- **ASSIGNMENT**:
Give the number of lines in the data below containing the word "presupuesto", with no other text.

- **DATA PROVIDED**:
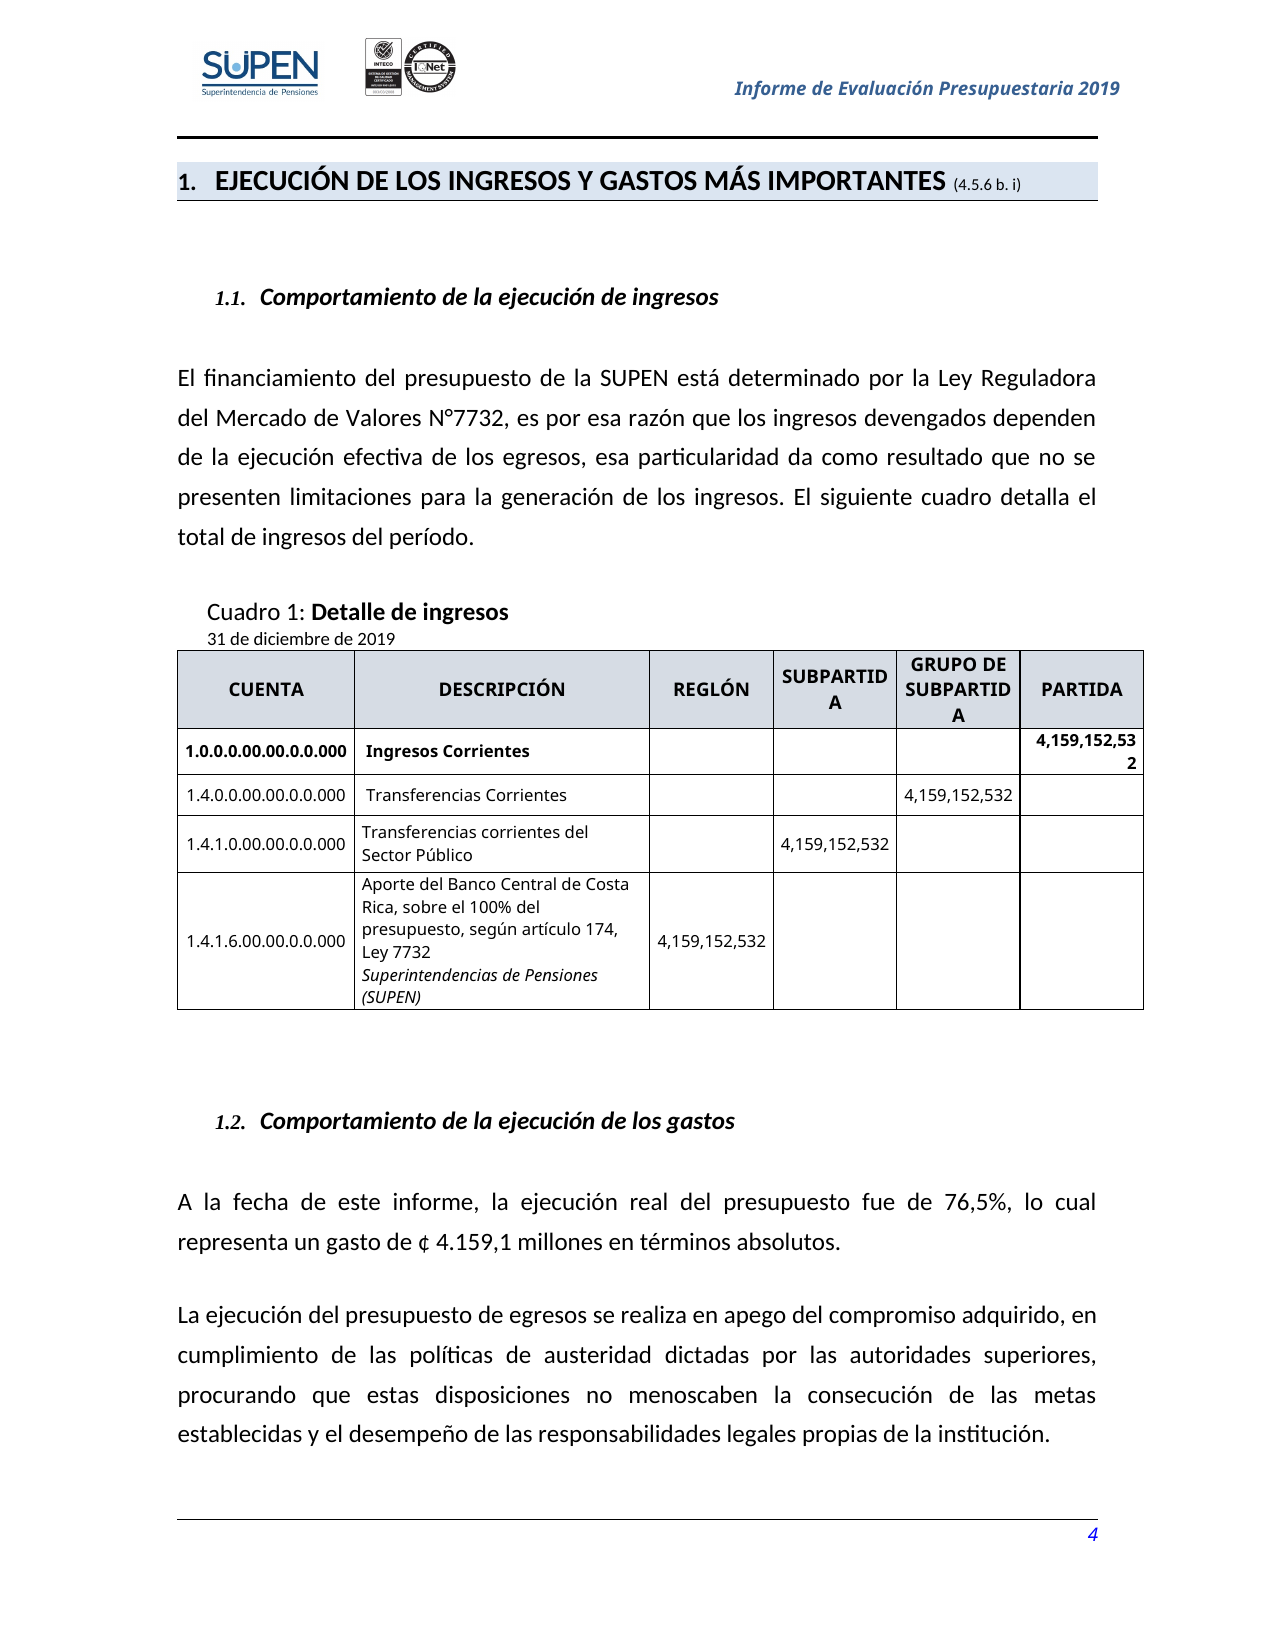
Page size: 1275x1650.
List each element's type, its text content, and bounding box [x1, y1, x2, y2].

table_header CUENTA [178, 651, 354, 728]
table_cell 1.4.0.0.00.00.0.0.000 [178, 775, 354, 815]
table_cell [774, 873, 896, 1009]
table_cell [1021, 775, 1143, 815]
table_cell Aporte del Banco Central de Costa Rica, sobre el 100% del presupuesto, según artículo 174, Ley 7732 Superintendencias de Pensiones (SUPEN) [355, 873, 649, 1009]
table_cell [897, 816, 1019, 872]
table_cell [897, 873, 1019, 1009]
subtitle EJECUCIÓN DE LOS INGRESOS Y GASTOS MÁS IMPORTANTES (4.5.6 b. i) [177, 162, 1098, 200]
text Cuadro 1: Detalle de ingresos [207, 597, 1098, 627]
table_cell Transferencias corrientes del Sector Público [355, 816, 649, 872]
text 31 de diciembre de 2019 [207, 627, 1098, 650]
table_cell [650, 775, 773, 815]
table_header DESCRIPCIÓN [355, 651, 649, 728]
table_cell 4,159,152,532 [774, 816, 896, 872]
table_cell 1.4.1.6.00.00.0.0.000 [178, 873, 354, 1009]
table_cell [650, 729, 773, 774]
table_header PARTIDA [1021, 651, 1143, 728]
picture [191, 41, 326, 102]
table_cell [774, 775, 896, 815]
table_cell Ingresos Corrientes [355, 729, 649, 774]
table_cell [897, 729, 1019, 774]
table_cell [650, 816, 773, 872]
subtitle Comportamiento de la ejecución de los gastos [215, 1106, 1098, 1136]
text El financiamiento del presupuesto de la SUPEN está determinado por la Ley Reguladora del Mercado de Valores N°7732, es por esa razón que los ingresos devengados dependen de la ejecución efectiva de los egresos, esa particularidad da como resultado que no se presenten limitaciones para la generación de los ingresos. El siguiente cuadro detalla el total de ingresos del período. [177, 362, 1098, 551]
text La ejecución del presupuesto de egresos se realiza en apego del compromiso adquirido, en cumplimiento de las políticas de austeridad dictadas por las autoridades superiores, procurando que estas disposiciones no menoscaben la consecución de las metas establecidas y el desempeño de las responsabilidades legales propias de la institución. [177, 1300, 1098, 1449]
table_cell [774, 729, 896, 774]
table_header GRUPO DE SUBPARTIDA [897, 651, 1019, 728]
table_cell 4,159,152,532 [1021, 729, 1143, 774]
table_cell 1.0.0.0.00.00.0.0.000 [178, 729, 354, 774]
table_cell [1021, 816, 1143, 872]
picture [364, 37, 457, 97]
table_cell Transferencias Corrientes [355, 775, 649, 815]
table_cell 1.4.1.0.00.00.0.0.000 [178, 816, 354, 872]
table_cell 4,159,152,532 [650, 873, 773, 1009]
table_header REGLÓN [650, 651, 773, 728]
subtitle Comportamiento de la ejecución de ingresos [215, 281, 1098, 312]
table_cell [1021, 873, 1143, 1009]
table_header SUBPARTIDA [774, 651, 896, 728]
text A la fecha de este informe, la ejecución real del presupuesto fue de 76,5%, lo cual representa un gasto de ¢ 4.159,1 millones en términos absolutos. [177, 1186, 1098, 1256]
table_cell 4,159,152,532 [897, 775, 1019, 815]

- **RESPONSE AREA**:
4